Furthermore, it has been suggested by Triwatcharikorn et al. that allergic reactions may not be due to vaccine excipients but rather a cross-reactive immune response to the SARS-CoV-2 spike protein, possibly due to previous coronavirus infections. In other words, it may be through an IgE-independent mechanism (see Figure Figure3)3) by antibodies against the SARS-CoV-2 spike protein [5].
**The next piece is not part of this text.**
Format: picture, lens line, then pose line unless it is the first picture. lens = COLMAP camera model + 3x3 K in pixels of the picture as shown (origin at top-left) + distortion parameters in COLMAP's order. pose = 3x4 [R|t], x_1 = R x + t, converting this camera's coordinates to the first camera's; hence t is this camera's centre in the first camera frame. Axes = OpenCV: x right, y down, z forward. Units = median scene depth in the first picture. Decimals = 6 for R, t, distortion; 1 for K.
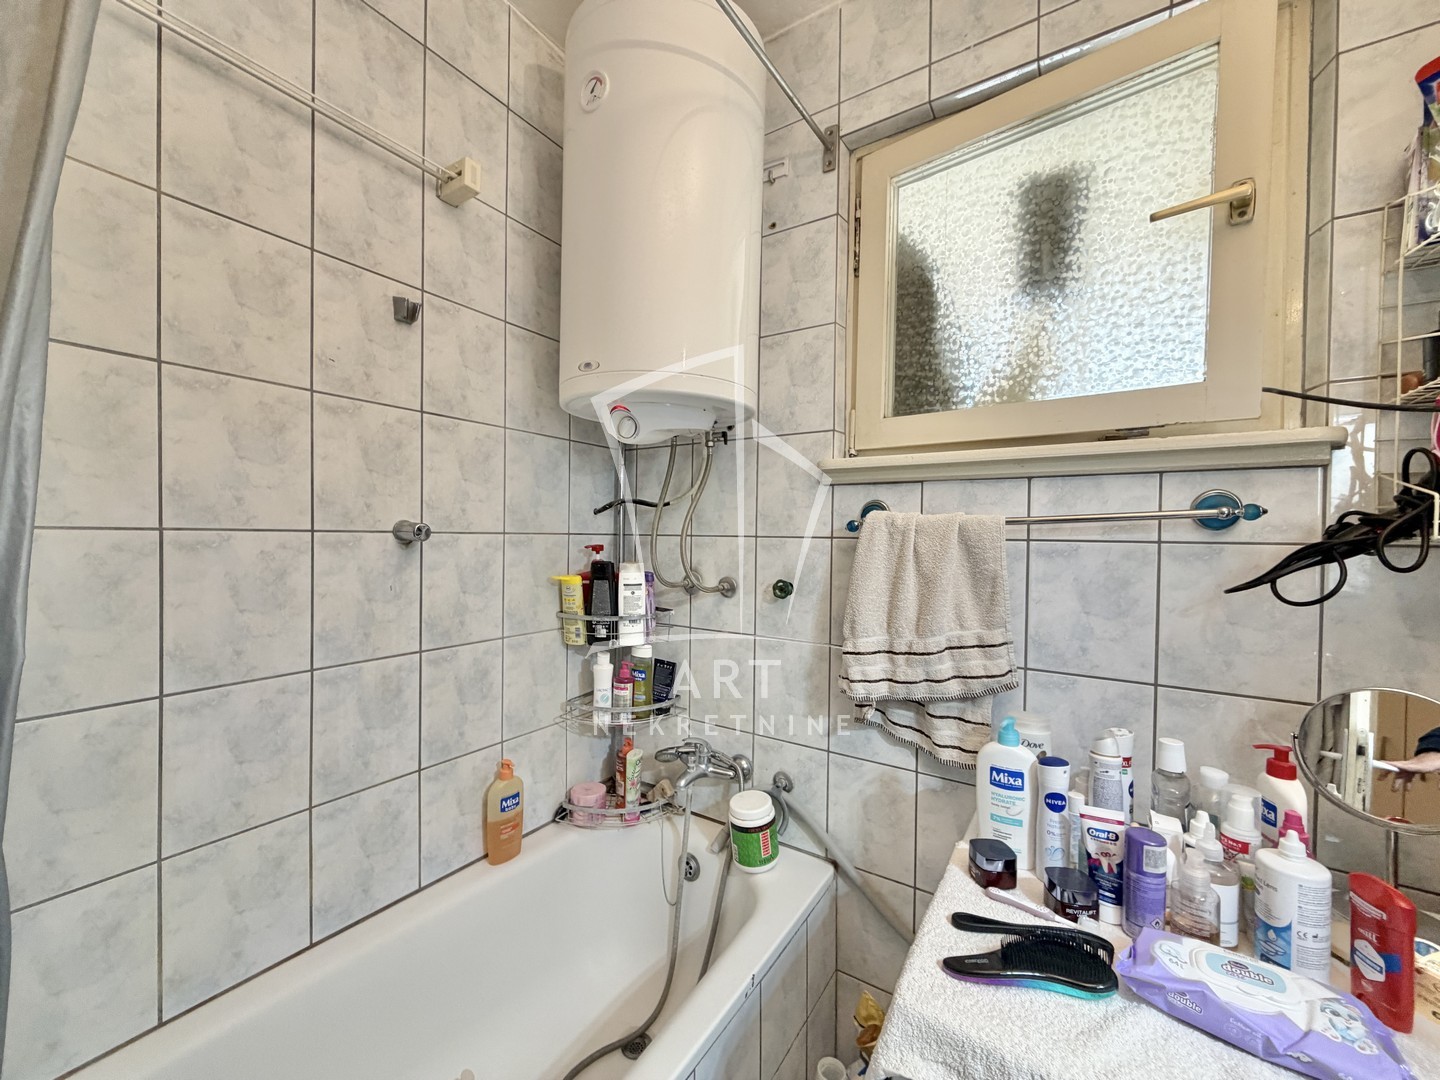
lens RADIAL K [[570.2, 0, 714.6], [0, 570.2, 542.0], [0, 0, 1]] dist [-0.000918, -0.000224]
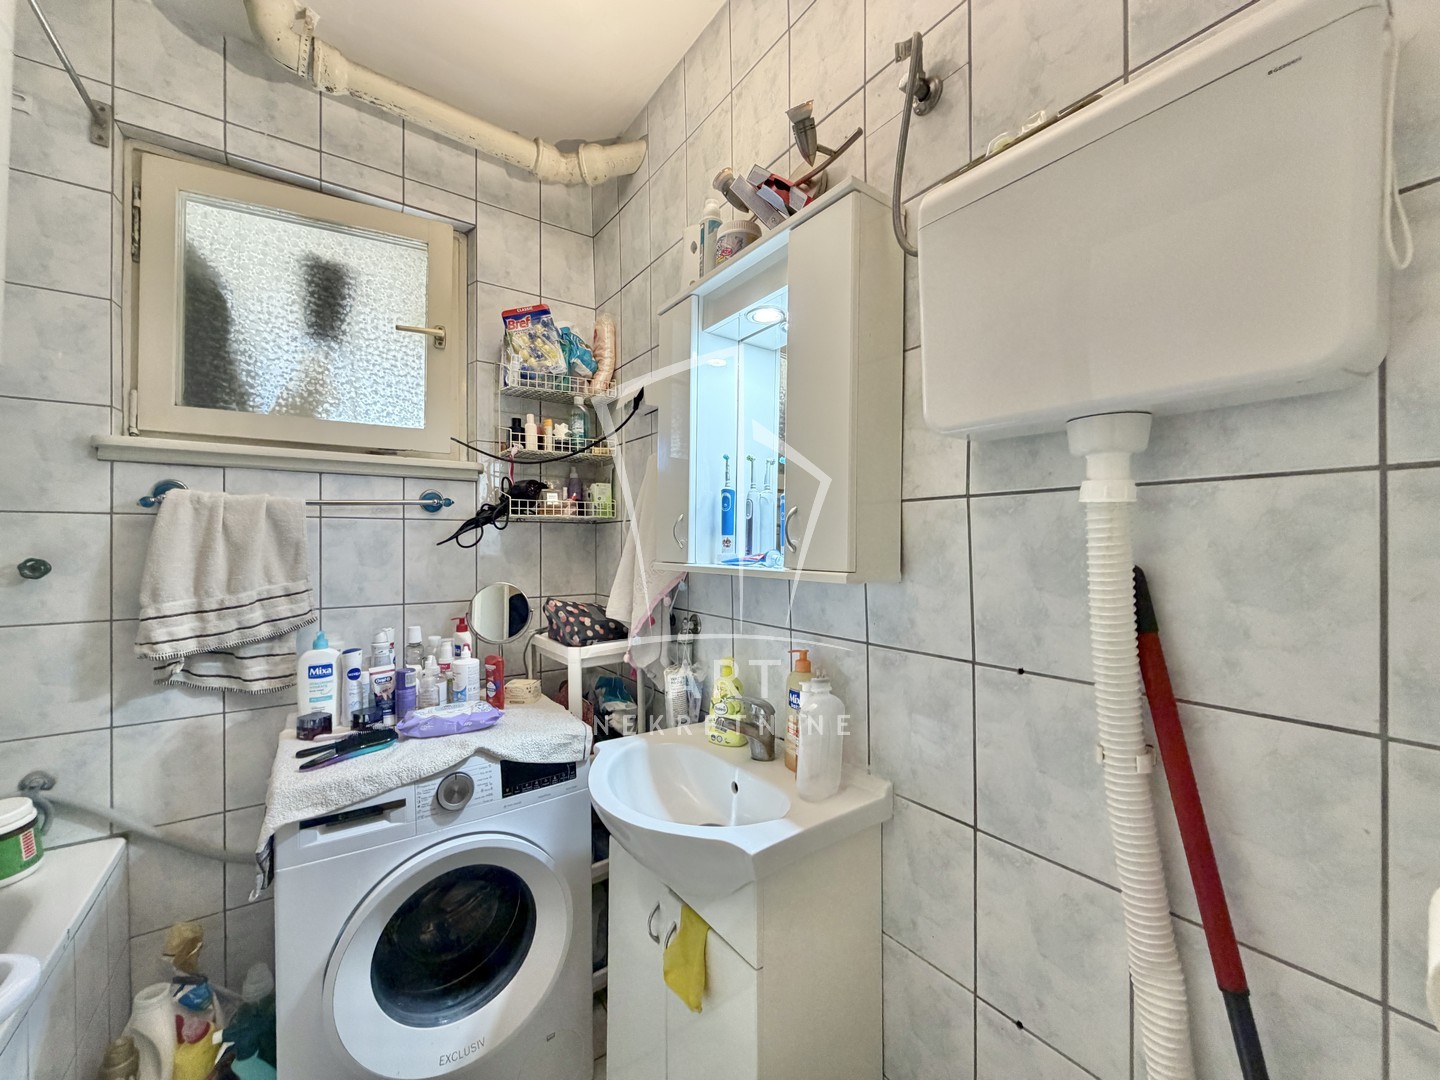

Regardless of the underlying cause, whether it is attributed to excipients or viral antigens, the use of adjuvants such as TH1 cell-skewing modified alum or CpG can potentially help mitigate these safety concerns. Adjuvants are substances that enhance the immune response to vaccines, and they can be engineered to promote a TH1 cell-mediated immune response, which is associated with a lower likelihood of allergic reactions compared to a TH2 response. By shifting the immune response towards a TH1 profile, the risk of allergic reactions, including chronic spontaneous urticaria, may be reduced. Further research in this area can provide valuable insights into optimizing vaccine safety and efficacy [6,7].
Conclusions
In conclusion, this case report highlights a rare occurrence of CSU following the CoronaVac vaccine for COVID-19. Allergic reactions and urticaria are uncommon but recognized adverse events associated with COVID-19 vaccination. Further investigation is needed to determine the specific allergic components in CoronaVac and understand the underlying mechanisms. Monitoring and reporting such cases are crucial for enhancing vaccine safety and optimizing vaccination strategies worldwide.